▸ WHAT YOU SHOULD DO
In the data below, copy out every line of text from the line with "Make sure to" through the line with "DANO POWDER", keeping each line word for word. Leave out the pictures.

▸ Data entries
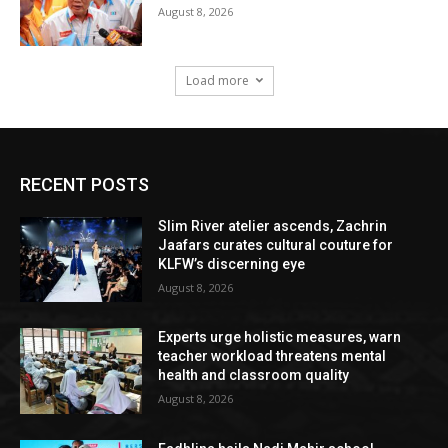
August 8, 2026
Load more
RECENT POSTS
Slim River atelier ascends, Zachrin
Jaafars curates cultural couture for
KLFW’s discerning eye
August 8, 2026
Experts urge holistic measures, warn
teacher workload threatens mental
health and classroom quality
August 8, 2026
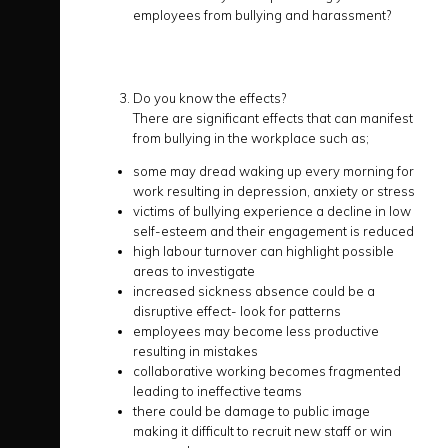
employees from bullying and harassment?
Do you know the effects?
There are significant effects that can manifest
from bullying in the workplace such as;
some may dread waking up every morning for
work resulting in depression, anxiety or stress
victims of bullying experience a decline in low
self-esteem and their engagement is reduced
high labour turnover can highlight possible
areas to investigate
increased sickness absence could be a
disruptive effect- look for patterns
employees may become less productive
resulting in mistakes
collaborative working becomes fragmented
leading to ineffective teams
there could be damage to public image
making it difficult to recruit new staff or win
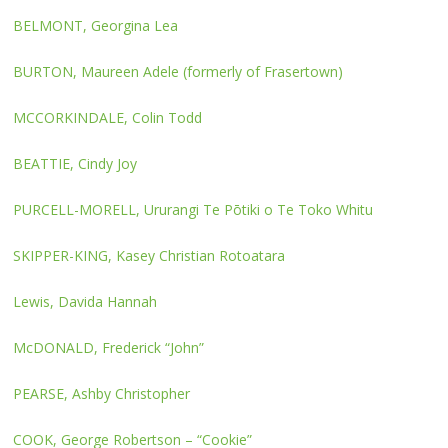
BELMONT, Georgina Lea
BURTON, Maureen Adele (formerly of Frasertown)
MCCORKINDALE, Colin Todd
BEATTIE, Cindy Joy
PURCELL-MORELL, Ururangi Te Pōtiki o Te Toko Whitu
SKIPPER-KING, Kasey Christian Rotoatara
Lewis, Davida Hannah
McDONALD, Frederick “John”
PEARSE, Ashby Christopher
COOK, George Robertson – “Cookie”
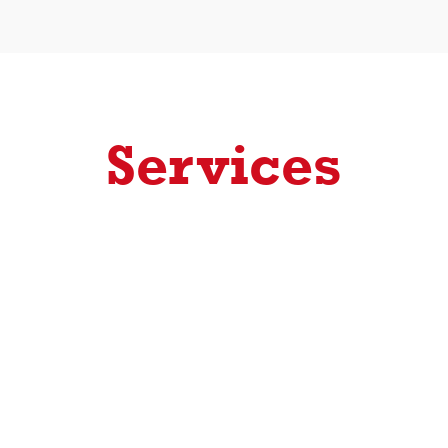
Services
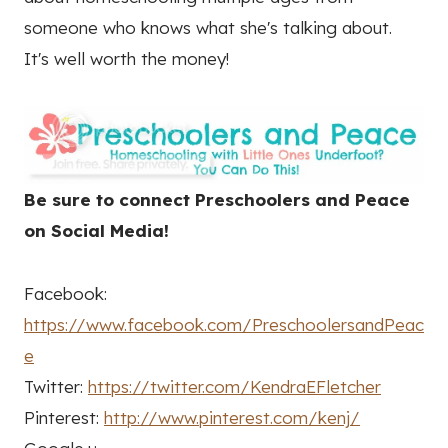
someone who knows what she's talking about.
It's well worth the money!
Be sure to connect Preschoolers and Peace
on Social Media!
Facebook:
https://www.facebook.com/PreschoolersandPeac
e
Twitter:
https://twitter.com/KendraEFletcher
Pinterest:
http://www.pinterest.com/kenj/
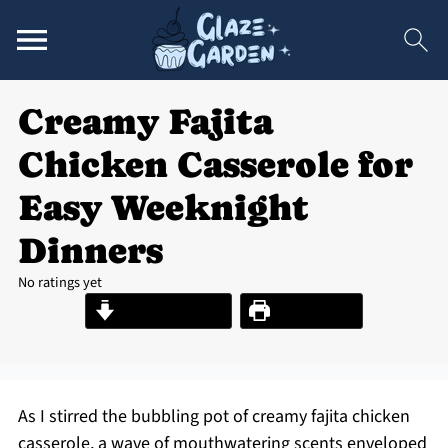
Creamy Fajita
Chicken Casserole for
Easy Weeknight
Dinners
No ratings yet
Jump to Recipe
Print Recipe
As I stirred the bubbling pot of creamy fajita chicken
casserole, a wave of mouthwatering scents enveloped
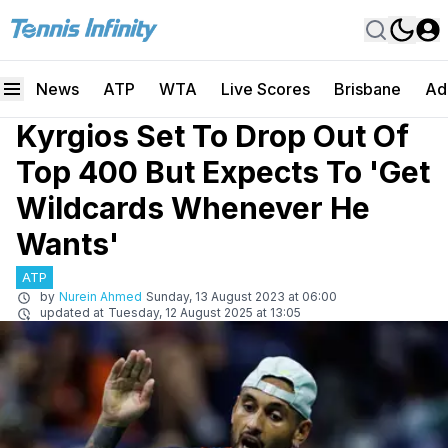
News
ATP
WTA
Live Scores
Brisbane
Ad
Kyrgios Set To Drop Out Of
Top 400 But Expects To 'Get
Wildcards Whenever He
Wants'
ATP
by
Nurein Ahmed
Sunday, 13 August 2023 at 06:00
updated at
Tuesday, 12 August 2025 at 13:05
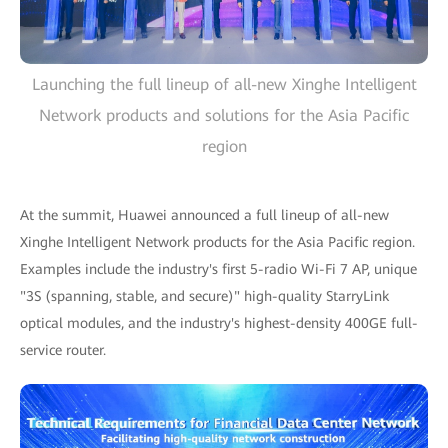
Launching the full lineup of all-new Xinghe Intelligent
Network products and solutions for the Asia Pacific
region
At the summit, Huawei announced a full lineup of all-new
Xinghe Intelligent Network products for the Asia Pacific region.
Examples include the industry's first 5-radio Wi-Fi 7 AP, unique
"3S (spanning, stable, and secure)" high-quality StarryLink
optical modules, and the industry's highest-density 400GE full-
service router.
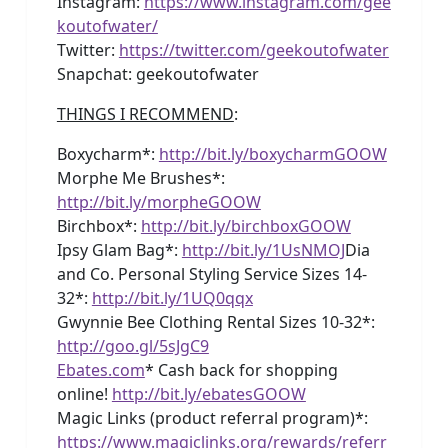
Instagram:
https://www.instagram.com/gee
koutofwater/
Twitter:
https://twitter.com/geekoutofwater
Snapchat: geekoutofwater
THINGS I RECOMMEND
:
Boxycharm*:
http://bit.ly/boxycharmGOOW
Morphe Me Brushes*:
http://bit.ly/morpheGOOW
Birchbox*:
http://bit.ly/birchboxGOOW
Ipsy Glam Bag*:
http://bit.ly/1UsNMOJ
Dia
and Co. Personal Styling Service Sizes 14-
32*:
http://bit.ly/1UQ0qqx
Gwynnie Bee Clothing Rental Sizes 10-32*:
http://goo.gl/5sJgC9
Ebates.com
* Cash back for shopping
online!
http://bit.ly/ebatesGOOW
Magic Links (product referral program)*:
https://www.magiclinks.org/rewards/referr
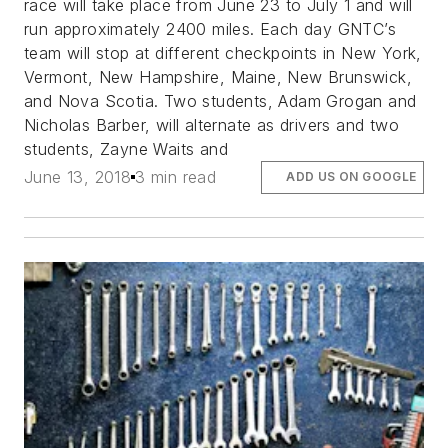
race will take place from June 23 to July 1 and will
run approximately 2400 miles. Each day GNTC’s
team will stop at different checkpoints in New York,
Vermont, New Hampshire, Maine, New Brunswick,
and Nova Scotia. Two students, Adam Grogan and
Nicholas Barber, will alternate as drivers and two
students, Zayne Waits and
June 13, 2018
3 min read
ADD US ON GOOGLE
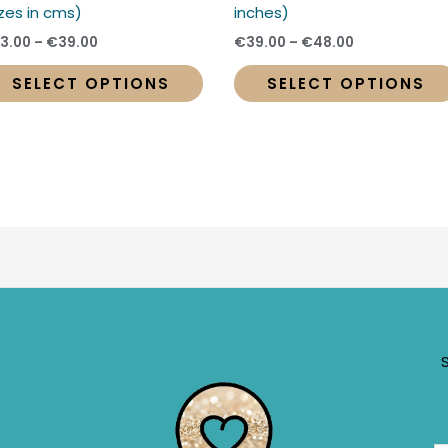
t
product
izes in cms)
inches)
page
3.00
–
€
39.00
€
39.00
–
€
48.00
SELECT OPTIONS
SELECT OPTIONS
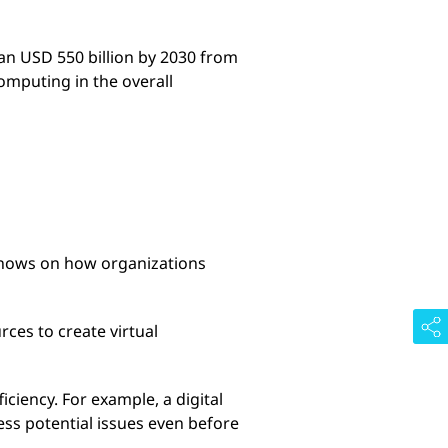
han USD 550 billion by 2030 from
omputing in the overall
 shows on how organizations
ces to create virtual
ciency. For example, a digital
ess potential issues even before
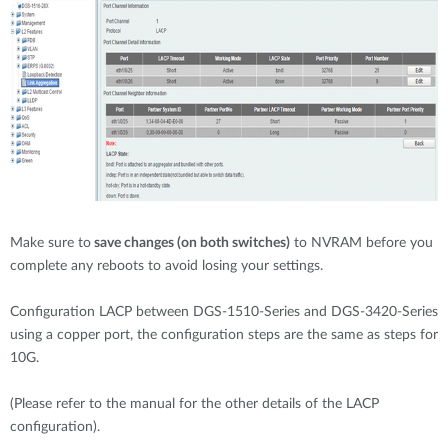
Make sure to
save changes (on both switches)
to NVRAM before you
complete any reboots to avoid losing your settings.
Configuration LACP between DGS-1510-Series and DGS-3420-Series
using a copper port, the configuration steps are the same as steps for
10G.
(Please refer to the manual for the other details of the LACP
configuration).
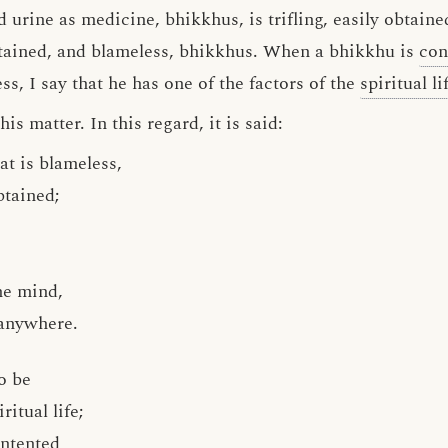
 urine as medicine, bhikkhus, is trifling, easily obtain
 obtained, and blameless, bhikkhus. When a bhikkhu is
con
ss, I say that he has one of the factors of the
spiritual li
s matter. In this regard, it is said:
t is blameless,
obtained;
he mind,
 anywhere.
o be
ritual life;
ontented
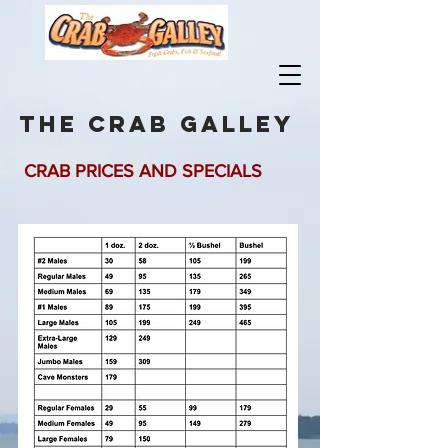
the crab galley
CRAB PRICES AND SPECIALS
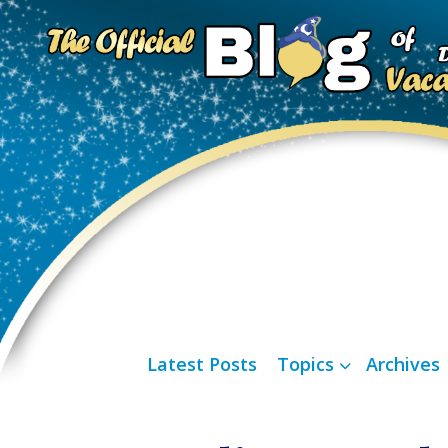
Latest Posts
Topics
Archives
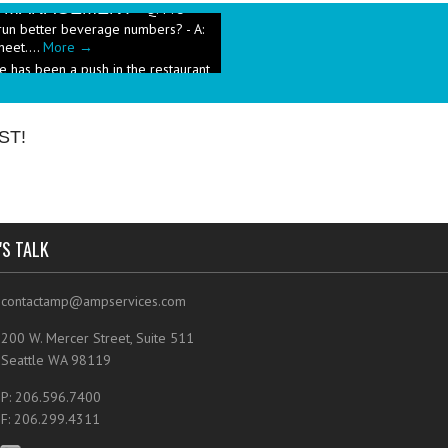
run better beverage numbers? - A:
heet....
More →
e has been a push in the restaurant
ut pricing these new menu items when
ST!
'S TALK
contactamp@ampservices.com
200 W. Mercer Street, Suite 511
Seattle WA 98119
P: 206.596.7400
F: 206.299.4311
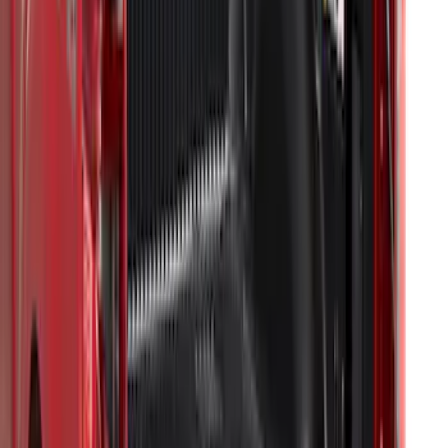
F-150 2015-2024 Bed Tray
SKU
:
JL3Z99112A15E
F-150 2009-2014 Bed Mat for Styleside
SKU
:
4L3Z99112A15AA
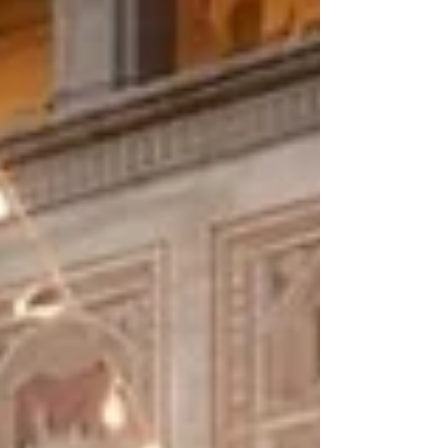
quickly. Which venues are actually private? Which
ones handle destination logistics well? Which
settings feel elegant rather than crowded? And if
you ar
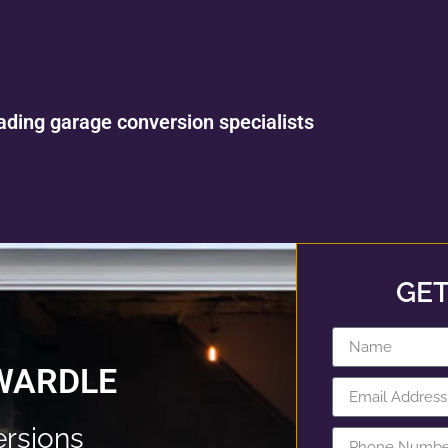
ading garage conversion specialists
GET
WARDLE
rsions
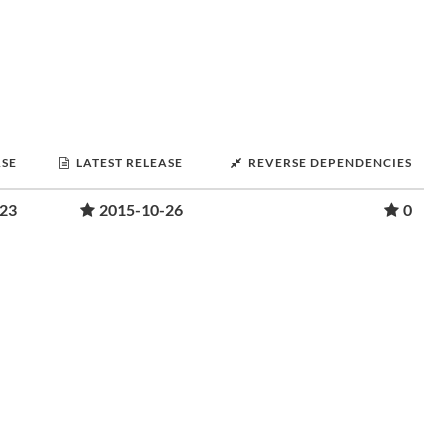
ASE
LATEST RELEASE
REVERSE DEPENDENCIES
-23
2015-10-26
0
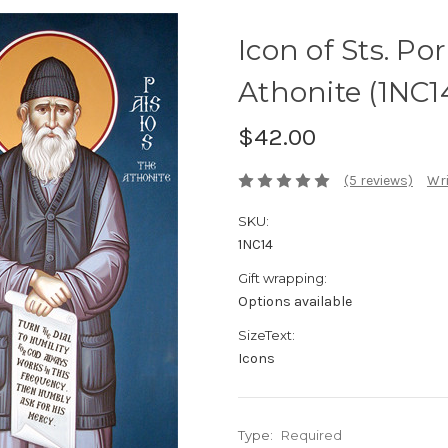
Icon of Sts. Po
Athonite (1NC1
$42.00
(5 reviews)
Wri
SKU:
1NC14
Gift wrapping:
Options available
SizeText:
Icons
Type:
Required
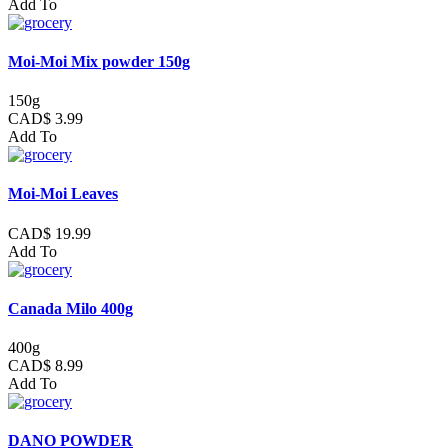
Add To
Moi-Moi Mix powder 150g
150g
CAD$ 3.99
Add To
Moi-Moi Leaves
CAD$ 19.99
Add To
Canada Milo 400g
400g
CAD$ 8.99
Add To
DANO POWDER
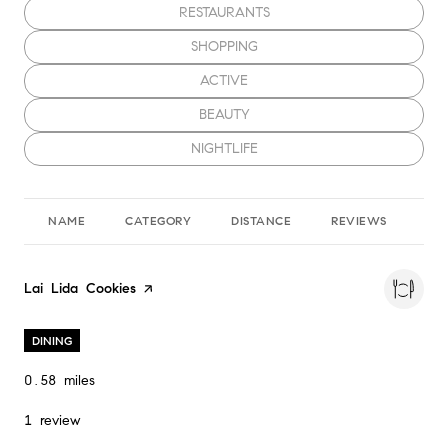
SEARCH BUSINESSES RELATED TO
RESTAURANTS
SEARCH BUSINESSES RELATED TO
SHOPPING
SEARCH BUSINESSES RELATED TO
ACTIVE
SEARCH BUSINESSES RELATED TO
BEAUTY
SEARCH BUSINESSES RELATED TO
NIGHTLIFE
NAME
CATEGORY
DISTANCE
REVIEWS
RA
Visit the
Lai Lida Cookies
page on Yelp
DINING
0.58
miles
1 review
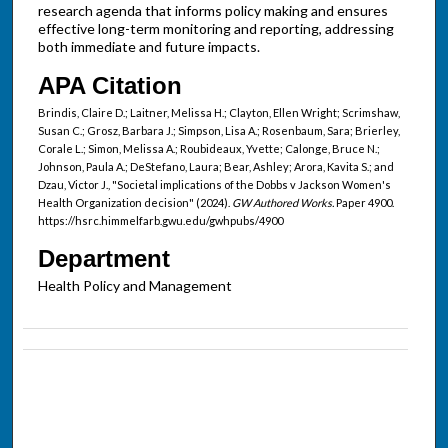
research agenda that informs policy making and ensures
effective long-term monitoring and reporting, addressing
both immediate and future impacts.
APA Citation
Brindis, Claire D.; Laitner, Melissa H.; Clayton, Ellen Wright; Scrimshaw,
Susan C.; Grosz, Barbara J.; Simpson, Lisa A.; Rosenbaum, Sara; Brierley,
Corale L.; Simon, Melissa A.; Roubideaux, Yvette; Calonge, Bruce N.;
Johnson, Paula A.; DeStefano, Laura; Bear, Ashley; Arora, Kavita S.; and
Dzau, Victor J., "Societal implications of the Dobbs v Jackson Women's
Health Organization decision" (2024).
GW Authored Works.
Paper 4900.
https://hsrc.himmelfarb.gwu.edu/gwhpubs/4900
Department
Health Policy and Management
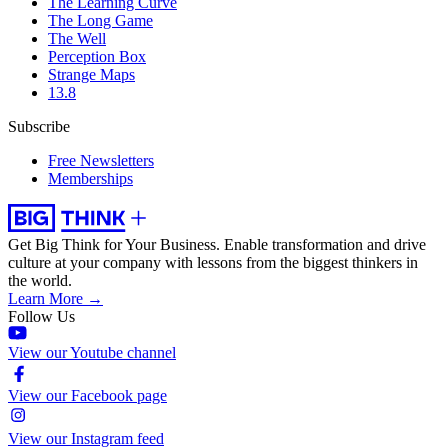
The Learning Curve
The Long Game
The Well
Perception Box
Strange Maps
13.8
Subscribe
Free Newsletters
Memberships
Get Big Think for Your Business.
Enable transformation and drive
culture at your company with lessons from the biggest thinkers in
the world.
Learn More →
Follow Us
View our Youtube channel
View our Facebook page
View our Instagram feed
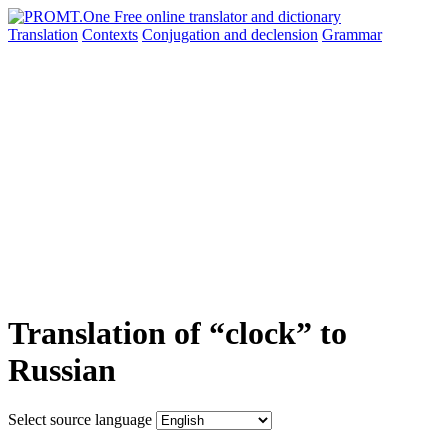
Translation
Contexts
Conjugation
and declension
Grammar
Translation of “clock” to
Russian
Select source language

▸ SOLUTION TO THIS EXERCISE
Make sure to
save changes (on both switches)
to NVRAM before you
complete any reboots to avoid losing your settings.
Configuration LACP between DGS-1510-Series and DGS-3420-Series
using a copper port, the configuration steps are the same as steps for
10G.
(Please refer to the manual for the other details of the LACP
configuration).
 urine as medicine, bhikkhus, is trifling, easily obtain
 obtained, and blameless, bhikkhus. When a bhikkhu is
con
ss, I say that he has one of the factors of the
spiritual li
s matter. In this regard, it is said:
t is blameless,
obtained;
he mind,
 anywhere.
o be
ritual life;
ontented
the crab galley
CRAB PRICES AND SPECIALS
Latest Posts
Topics
Archives
run better beverage numbers? - A:
heet....
More →
e has been a push in the restaurant
ut pricing these new menu items when
ST!
'S TALK
contactamp@ampservices.com
200 W. Mercer Street, Suite 511
Seattle WA 98119
P: 206.596.7400
F: 206.299.4311
F-150 2015-2024 Bed Tray
SKU
:
JL3Z99112A15E
F-150 2009-2014 Bed Mat for Styleside
SKU
:
4L3Z99112A15AA
quickly. Which venues are actually private? Which
ones handle destination logistics well? Which
settings feel elegant rather than crowded? And if
you ar
ading garage conversion specialists
GET
WARDLE
rsions
ASE
LATEST RELEASE
REVERSE DEPENDENCIES
-23
2015-10-26
0
Icon of Sts. Po
Athonite (1NC1
$42.00
(5 reviews)
Wri
SKU:
1NC14
Gift wrapping:
Options available
SizeText:
Icons
Type:
Required
Add To
Moi-Moi Mix powder 150g
150g
CAD$ 3.99
Add To
Moi-Moi Leaves
CAD$ 19.99
Add To
Canada Milo 400g
400g
CAD$ 8.99
Add To
DANO POWDER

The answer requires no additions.